Silver prices have been dragged down to a three-month low, apparently suffering this past week their largest one- and two-day decline since January 2015. There’s no doubt the metal’s been inflicted with considerable sentiment and technical price damage. Three weeks ago I said: “…it does have downward momentum right now. I think the upcoming FOMC meeting could be significant. If there’s follow through on weakness, we could see it test the $17-$18 range.”

That’s where we are now…. Silver prices this week dropped steadily, touching the 200-day moving average. This price may act as support. But if silver breaks below that level, the next likely target would be $16.

Nonetheless, macroeconomic and geopolitical challenges and uncertainties remain supportive. Once we get this correction behind us, silver should begin to march higher toward $22 this year.” (Money Morning, 10th October 2016)

So, where does this leave us?  Bleyer hold the view that Physical Gold and Silver are best held over a long period of time in funds not necessarily needed until one sees the price is advantageous to sell.  With this in mind, I read a thought-provoking article this morning in the Money Section of The Telegraph; it explored the idea of grandparents giving financially while they are alive to their grandchildren. At first glance, why? But the figures are worth careful consideration within families that can provide for more than themselves:

“Today’s high life expectancy, coupled with the relatively young age at which people had children in the 1940s and 1950s, mean that someone in their eighties or nineties might well have offspring in their sixties and seventies who are already retired – and wealthy. These children, born post-war, were lucky to be better off than any generation before them. They are also likely to be richer than those who came of age in this century (so-called millennials) will ever be. That’s young people like me. [that’s the Telegraph’s author speaking – I’m in my 40’s, the middle generation, so have little leaning either way in this issue.]  The article continues; “According to figures from Saga, those in their sixties have average household wealth of £83,105. They’re the wealthiest of any group over the age of 50. They are financially prudent. They can see the difficulties their grandchildren are in, and worry about how they are going to get by with no property wealth, tiny pensions, and a high and growing cost of living. By giving their money away they can both enjoy the benefit of their gift while alive, and cut down on the inheritance tax their children will have to pay [if given seven years before].  (The Telegraph, 10th October 2016)
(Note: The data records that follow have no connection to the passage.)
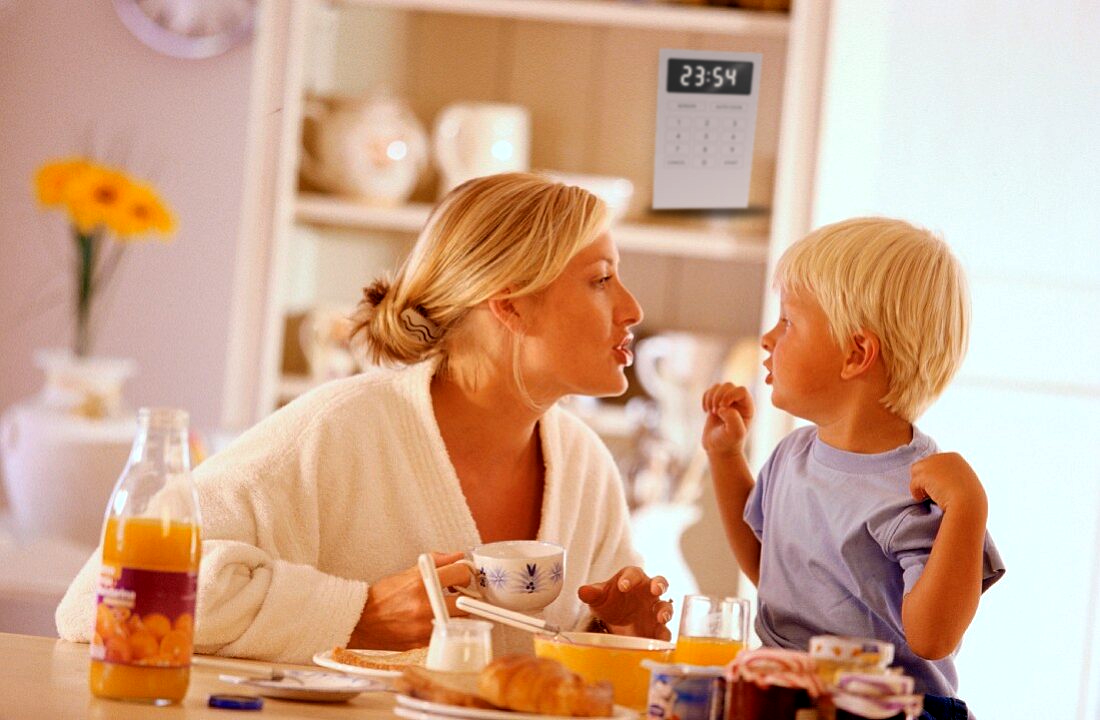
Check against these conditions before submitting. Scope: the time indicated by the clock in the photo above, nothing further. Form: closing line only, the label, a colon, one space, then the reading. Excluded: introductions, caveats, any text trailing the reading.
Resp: 23:54
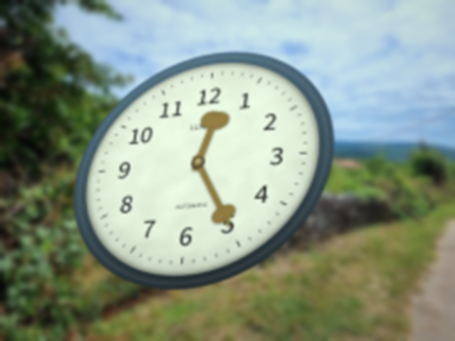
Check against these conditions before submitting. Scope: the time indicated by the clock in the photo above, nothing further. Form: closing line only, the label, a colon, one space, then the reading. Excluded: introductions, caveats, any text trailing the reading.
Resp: 12:25
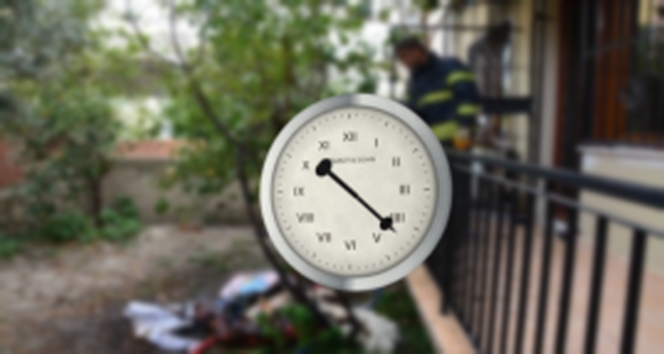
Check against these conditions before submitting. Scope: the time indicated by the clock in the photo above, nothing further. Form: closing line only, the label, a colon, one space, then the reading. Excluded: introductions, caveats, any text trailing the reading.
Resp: 10:22
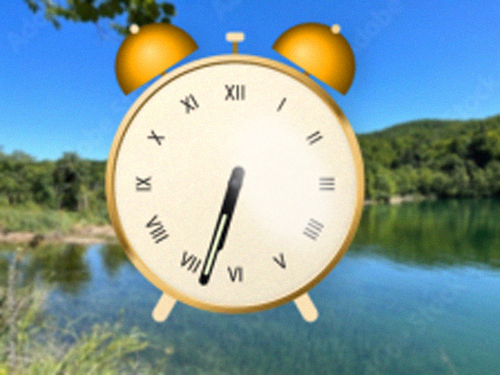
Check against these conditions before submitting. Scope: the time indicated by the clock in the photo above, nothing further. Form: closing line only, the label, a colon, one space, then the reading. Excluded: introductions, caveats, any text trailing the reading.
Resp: 6:33
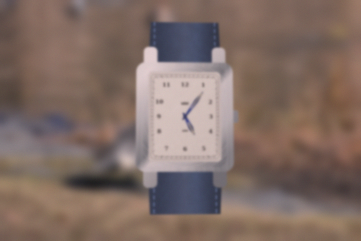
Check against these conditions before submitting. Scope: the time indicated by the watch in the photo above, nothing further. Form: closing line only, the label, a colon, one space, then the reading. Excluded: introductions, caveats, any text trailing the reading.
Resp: 5:06
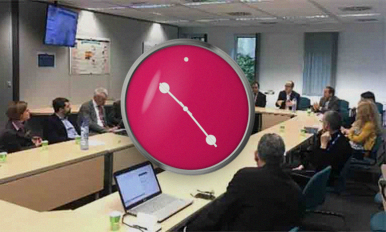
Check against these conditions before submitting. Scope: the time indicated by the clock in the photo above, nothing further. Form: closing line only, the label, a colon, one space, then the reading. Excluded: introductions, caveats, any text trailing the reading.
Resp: 10:23
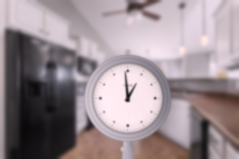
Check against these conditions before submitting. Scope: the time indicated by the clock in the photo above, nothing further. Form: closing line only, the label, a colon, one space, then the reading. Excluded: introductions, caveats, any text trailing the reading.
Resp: 12:59
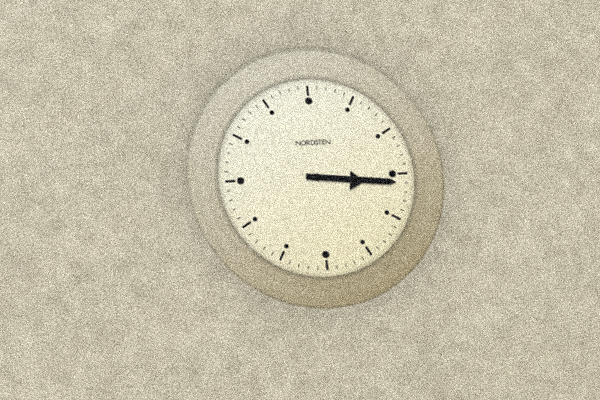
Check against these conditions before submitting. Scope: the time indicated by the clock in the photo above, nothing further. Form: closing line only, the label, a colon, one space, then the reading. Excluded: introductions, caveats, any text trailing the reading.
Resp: 3:16
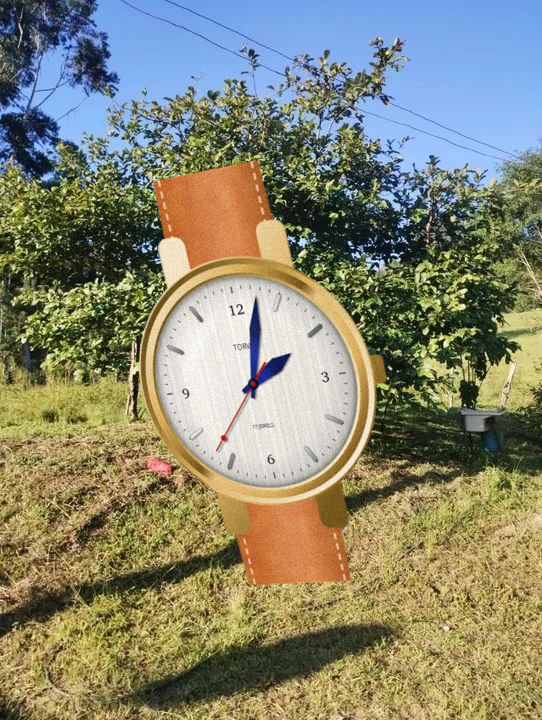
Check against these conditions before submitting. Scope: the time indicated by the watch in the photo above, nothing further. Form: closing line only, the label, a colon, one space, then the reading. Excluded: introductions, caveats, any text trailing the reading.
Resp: 2:02:37
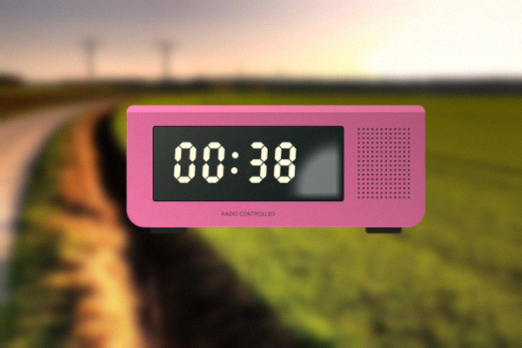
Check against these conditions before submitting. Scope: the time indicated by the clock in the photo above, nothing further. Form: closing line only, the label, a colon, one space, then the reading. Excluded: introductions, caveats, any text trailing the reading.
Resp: 0:38
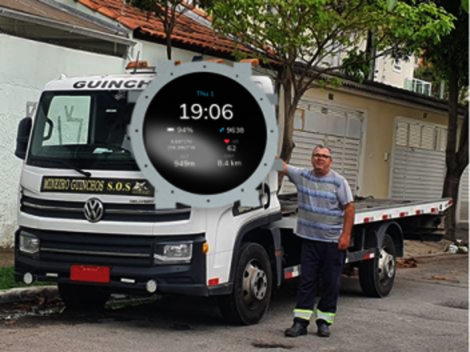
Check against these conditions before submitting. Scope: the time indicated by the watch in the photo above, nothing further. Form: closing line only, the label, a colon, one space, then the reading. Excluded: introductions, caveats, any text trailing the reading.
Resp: 19:06
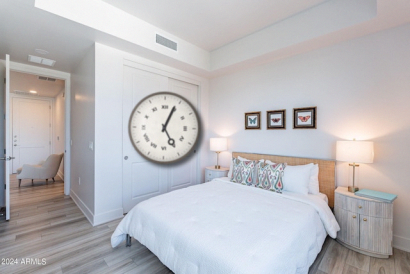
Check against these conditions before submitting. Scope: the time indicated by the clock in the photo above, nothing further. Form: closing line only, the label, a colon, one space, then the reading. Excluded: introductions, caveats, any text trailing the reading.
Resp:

It’s a stimulating argument. But regardless of whether one’s wealth is passed onto directly to one’s children and then grandchildren, Bleyer offer many discreet ways to give to family members. Indeed, many of our clients become clients themselves precisely through a family connection; a close family member or friend already being one of our customers.  Trust, word of mouth and bespoke customer care are invaluable in family wealth affairs.
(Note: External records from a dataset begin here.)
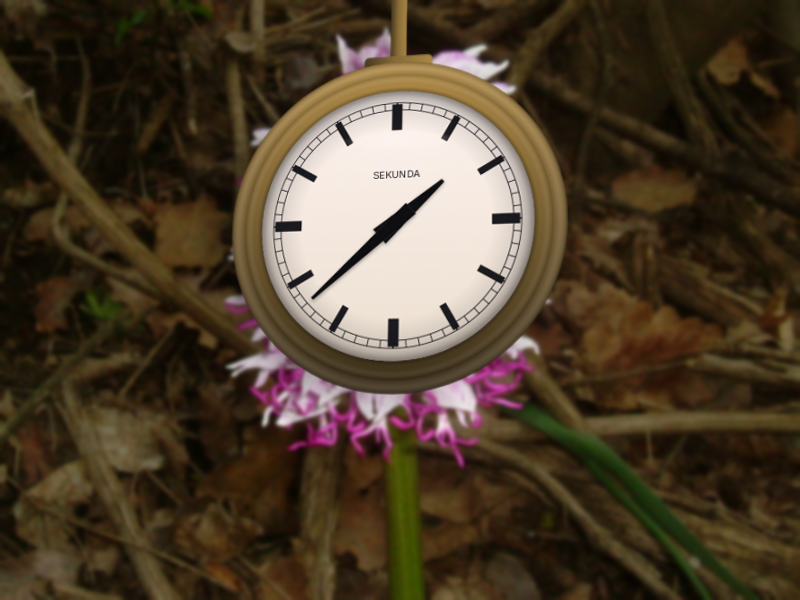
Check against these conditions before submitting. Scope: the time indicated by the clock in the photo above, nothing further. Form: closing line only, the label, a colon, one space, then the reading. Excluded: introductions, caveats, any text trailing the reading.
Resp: 1:38
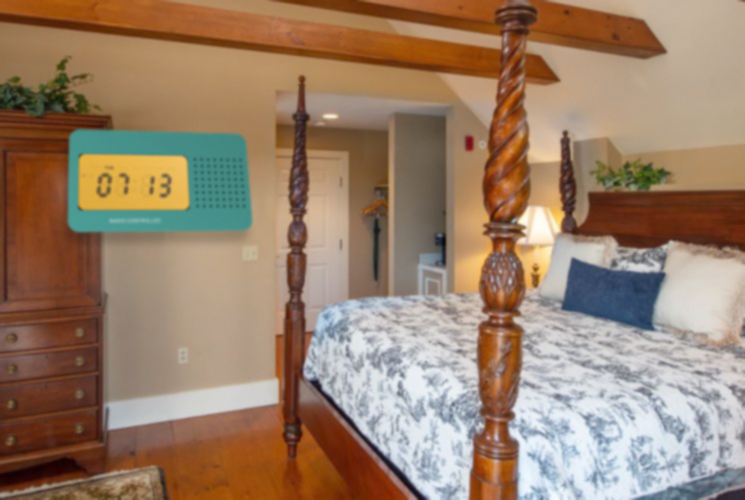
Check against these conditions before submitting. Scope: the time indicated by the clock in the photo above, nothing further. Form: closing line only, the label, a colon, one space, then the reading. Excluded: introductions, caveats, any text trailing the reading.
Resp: 7:13
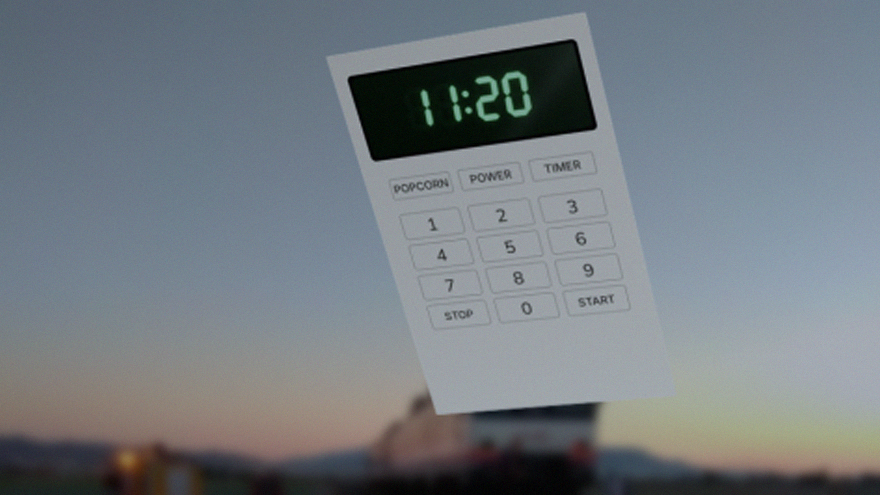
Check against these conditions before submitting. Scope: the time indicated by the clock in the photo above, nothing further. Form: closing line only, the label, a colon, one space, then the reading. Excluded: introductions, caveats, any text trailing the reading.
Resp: 11:20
Gold coin has long been not only a traditional but beautiful way to pass on some wealth to a family adult child or grandchild.  I have just begun to think about family plans over the Christmas season, mostly from a logistical and travel point of view!  But it does also turn my attention to gifts for others.  Interestingly, I once gave a small Gold bar for a wedding anniversary gift which was a completely unique with which they were delighted. Silver bars and coins, of course, lend themselves extremely well to this line of giving, as they are cheaper plus match the metal of the more usual 25th Wedding Anniversary.  Bleyer have also enjoyed sourcing Gold Sovereign coins from the birth years of each of grandchild for one of our long-standing clients.